While you won’t be applying for a new mortgage from your lender, you do still have to formally apply to port it over to your new property.

Your lender will then carry out certain checks before making a decision. For example, they will want to make sure that you can still afford the mortgage and that you meet their current eligibility criteria. As a result, if your circumstances have changed, such as a drop in income, or if the lender’s criteria has changed, your application may be turned down.

The lender will also get a valuation of the property you want to buy through a mortgage valuation survey, to check that it meets its terms.

Is it a good idea to port a mortgage?

Porting a mortgage is a good option to consider but you’ll need to check if your lender will allow it first. If it does, there are still a few things to bear in mind before deciding. If you’re in any way unsure, you should talk to your lender or get mortgage advice.

Benefits of mortgage porting

These include:

  • Keeping your current rate. If you’ve managed to secure a particularly low interest rate and rates across the market have since risen, porting can let you keep that great rate.
  • Avoiding exit fees. Leaving a mortgage deal before a fixed or discounted period has ended can cost thousands in early repayment charges. By porting you don’t have to pay those fees, as you are keeping the same mortgage terms.

Drawbacks of mortgage porting

There are some potential downsides to bear in mind too, including:

  • You may not get the most competitive rate. If you don’t shop around to see how your current rate compares, you won’t have the possibility of remortgaging to a better rate and potentially, a reduced monthly mortgage bill.
  • If you are porting a mortgage to a higher value property. Things can also get complicated if you are buying a more expensive property and need to borrow more. Any additional lending may be on less favourable terms than your current deal, or than if you had shopped around.
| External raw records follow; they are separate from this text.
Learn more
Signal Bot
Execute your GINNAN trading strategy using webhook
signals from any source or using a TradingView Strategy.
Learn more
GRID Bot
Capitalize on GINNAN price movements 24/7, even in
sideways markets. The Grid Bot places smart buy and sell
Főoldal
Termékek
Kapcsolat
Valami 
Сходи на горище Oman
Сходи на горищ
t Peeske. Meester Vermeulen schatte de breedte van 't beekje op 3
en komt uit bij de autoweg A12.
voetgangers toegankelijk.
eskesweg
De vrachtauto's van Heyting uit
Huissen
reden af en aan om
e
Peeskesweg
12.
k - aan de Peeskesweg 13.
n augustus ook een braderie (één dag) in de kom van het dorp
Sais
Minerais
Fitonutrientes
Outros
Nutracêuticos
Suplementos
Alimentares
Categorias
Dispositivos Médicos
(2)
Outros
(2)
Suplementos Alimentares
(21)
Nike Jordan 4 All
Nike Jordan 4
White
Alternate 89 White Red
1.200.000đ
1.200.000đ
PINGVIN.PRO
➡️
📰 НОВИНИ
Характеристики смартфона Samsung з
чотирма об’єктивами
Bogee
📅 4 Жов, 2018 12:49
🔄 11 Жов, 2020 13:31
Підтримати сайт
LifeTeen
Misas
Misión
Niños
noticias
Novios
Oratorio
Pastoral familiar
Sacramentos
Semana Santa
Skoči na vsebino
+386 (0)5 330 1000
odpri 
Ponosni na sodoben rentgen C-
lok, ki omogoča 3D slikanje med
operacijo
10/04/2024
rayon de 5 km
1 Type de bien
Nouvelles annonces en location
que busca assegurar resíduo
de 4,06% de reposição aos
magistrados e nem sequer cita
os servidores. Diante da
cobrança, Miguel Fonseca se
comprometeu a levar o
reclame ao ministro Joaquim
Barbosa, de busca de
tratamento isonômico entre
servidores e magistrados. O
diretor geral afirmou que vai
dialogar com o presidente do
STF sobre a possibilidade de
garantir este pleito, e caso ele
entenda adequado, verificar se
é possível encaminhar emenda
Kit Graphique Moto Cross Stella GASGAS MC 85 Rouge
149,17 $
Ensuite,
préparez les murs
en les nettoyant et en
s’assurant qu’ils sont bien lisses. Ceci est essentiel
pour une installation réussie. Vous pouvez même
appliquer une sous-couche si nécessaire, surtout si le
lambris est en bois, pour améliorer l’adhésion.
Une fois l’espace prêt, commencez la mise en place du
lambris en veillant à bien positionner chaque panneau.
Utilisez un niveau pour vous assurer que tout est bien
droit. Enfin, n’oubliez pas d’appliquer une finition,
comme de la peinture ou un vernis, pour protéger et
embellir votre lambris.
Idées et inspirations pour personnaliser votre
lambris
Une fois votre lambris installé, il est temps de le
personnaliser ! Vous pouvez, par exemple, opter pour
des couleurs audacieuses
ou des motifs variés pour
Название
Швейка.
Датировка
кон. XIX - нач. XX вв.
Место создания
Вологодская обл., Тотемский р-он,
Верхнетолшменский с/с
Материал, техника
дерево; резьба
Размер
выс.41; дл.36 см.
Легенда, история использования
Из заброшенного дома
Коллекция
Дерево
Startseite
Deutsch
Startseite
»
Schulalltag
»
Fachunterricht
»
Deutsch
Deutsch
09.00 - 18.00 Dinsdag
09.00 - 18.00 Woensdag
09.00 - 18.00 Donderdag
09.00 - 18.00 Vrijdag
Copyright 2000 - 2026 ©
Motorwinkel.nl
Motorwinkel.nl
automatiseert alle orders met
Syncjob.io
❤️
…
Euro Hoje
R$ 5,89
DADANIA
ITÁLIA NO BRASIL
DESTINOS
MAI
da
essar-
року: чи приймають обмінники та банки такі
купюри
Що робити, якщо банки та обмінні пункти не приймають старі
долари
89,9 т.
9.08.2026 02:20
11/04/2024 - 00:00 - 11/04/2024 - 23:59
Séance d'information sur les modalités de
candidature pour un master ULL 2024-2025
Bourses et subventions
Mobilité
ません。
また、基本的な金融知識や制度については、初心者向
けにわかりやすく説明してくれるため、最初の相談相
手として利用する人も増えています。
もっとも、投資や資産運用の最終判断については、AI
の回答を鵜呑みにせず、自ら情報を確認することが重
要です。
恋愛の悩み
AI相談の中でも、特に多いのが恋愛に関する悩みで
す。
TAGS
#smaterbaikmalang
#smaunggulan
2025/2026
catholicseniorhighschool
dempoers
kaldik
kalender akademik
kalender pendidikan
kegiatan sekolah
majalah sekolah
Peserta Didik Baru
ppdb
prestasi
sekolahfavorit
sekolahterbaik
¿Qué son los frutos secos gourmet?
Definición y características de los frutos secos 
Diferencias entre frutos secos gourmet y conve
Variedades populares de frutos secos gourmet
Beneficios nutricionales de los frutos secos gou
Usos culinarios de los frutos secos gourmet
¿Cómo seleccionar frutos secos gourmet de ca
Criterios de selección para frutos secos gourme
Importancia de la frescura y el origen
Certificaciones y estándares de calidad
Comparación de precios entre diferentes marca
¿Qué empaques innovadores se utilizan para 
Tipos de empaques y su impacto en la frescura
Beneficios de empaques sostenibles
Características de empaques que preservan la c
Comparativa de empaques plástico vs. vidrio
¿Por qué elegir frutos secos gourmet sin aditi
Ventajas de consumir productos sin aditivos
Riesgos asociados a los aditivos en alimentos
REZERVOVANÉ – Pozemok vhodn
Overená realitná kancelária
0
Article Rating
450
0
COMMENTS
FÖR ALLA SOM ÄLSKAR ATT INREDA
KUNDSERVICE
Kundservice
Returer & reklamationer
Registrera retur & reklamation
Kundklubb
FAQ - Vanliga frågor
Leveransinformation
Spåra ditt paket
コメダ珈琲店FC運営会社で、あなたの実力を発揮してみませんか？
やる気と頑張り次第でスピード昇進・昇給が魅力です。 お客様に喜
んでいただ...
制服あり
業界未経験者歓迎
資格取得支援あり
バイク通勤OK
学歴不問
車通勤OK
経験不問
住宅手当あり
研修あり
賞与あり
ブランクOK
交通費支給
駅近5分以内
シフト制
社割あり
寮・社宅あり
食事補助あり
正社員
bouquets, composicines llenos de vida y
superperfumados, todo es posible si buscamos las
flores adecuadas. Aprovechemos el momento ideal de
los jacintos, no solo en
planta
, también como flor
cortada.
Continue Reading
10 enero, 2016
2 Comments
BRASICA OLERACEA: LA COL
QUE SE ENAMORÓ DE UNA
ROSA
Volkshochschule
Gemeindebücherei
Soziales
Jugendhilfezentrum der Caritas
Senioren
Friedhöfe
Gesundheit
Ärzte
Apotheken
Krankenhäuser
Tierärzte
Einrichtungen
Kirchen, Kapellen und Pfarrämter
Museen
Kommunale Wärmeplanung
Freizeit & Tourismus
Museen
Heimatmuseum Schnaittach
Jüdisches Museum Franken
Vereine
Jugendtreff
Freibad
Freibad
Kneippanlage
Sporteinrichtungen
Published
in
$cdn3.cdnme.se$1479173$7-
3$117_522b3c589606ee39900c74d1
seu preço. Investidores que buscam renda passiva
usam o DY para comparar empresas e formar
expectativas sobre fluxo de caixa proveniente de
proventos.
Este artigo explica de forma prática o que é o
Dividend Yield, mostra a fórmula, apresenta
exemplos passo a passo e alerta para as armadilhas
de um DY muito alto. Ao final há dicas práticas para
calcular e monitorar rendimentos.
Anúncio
» MORE: See the latest mortgage rates

Can you port a mortgage?

This will come down to your lender. When porting a mortgage, the lender will carry out affordability checks to ensure that you can still afford the loan. 

Can you port a mortgage with bad credit?

If you had a perfect credit record when you took out the initial loan but your score has taken a hit since then, the lender will be more wary about approving your application.

If you already had a less-than-perfect credit score when you took out the mortgage, still having an imperfect score may not prove a barrier to porting your home loan. Talk to your lender if you’re concerned about your credit score.

» MORE: Ways to improve your credit score

Does it cost money to port a mortgage?

There may be some fees and charges to pay when porting a mortgage, such as valuation fees and legal fees related to the property you’re buying. Always check with your lender first.

Can you port a mortgage and borrow more? 

If you’re buying a more expensive home, it may be possible to port your mortgage and borrow more, up to the maximum mortgage amount you’re allowed. 

If you can borrow additional funds, you may find that this ‘top up’ is arranged as a separate mortgage deal, alongside the mortgage you port. This could mean it has a different and potentially higher interest rate, and may involve having to pay an arrangement fee for the deal. You will also effectively have two mortgages to manage, most likely ending at different times. 

Can I port my mortgage to a cheaper property?

If you have found a cheaper home to buy than your current property – perhaps through downsizing or moving to a different area – you may need a smaller mortgage. This does not mean that porting your mortgage is impossible.

However, if your mortgage has early repayment charges, you may have to pay this fee on the difference between your current mortgage and the size of the borrowing you need for the new property.

For example, if you have a £200,000 mortgage and only need £150,000 for the new property you may have to pay an early repayment charge. If this was 3%, you would have to pay that on the £50,000 difference, which would come to £1,500.

However, some lenders allow you to use your overpayment allowance before early repayment charges kick in. This can sometimes be up to 10% of the mortgage balance. If in any doubt, check this with your lender.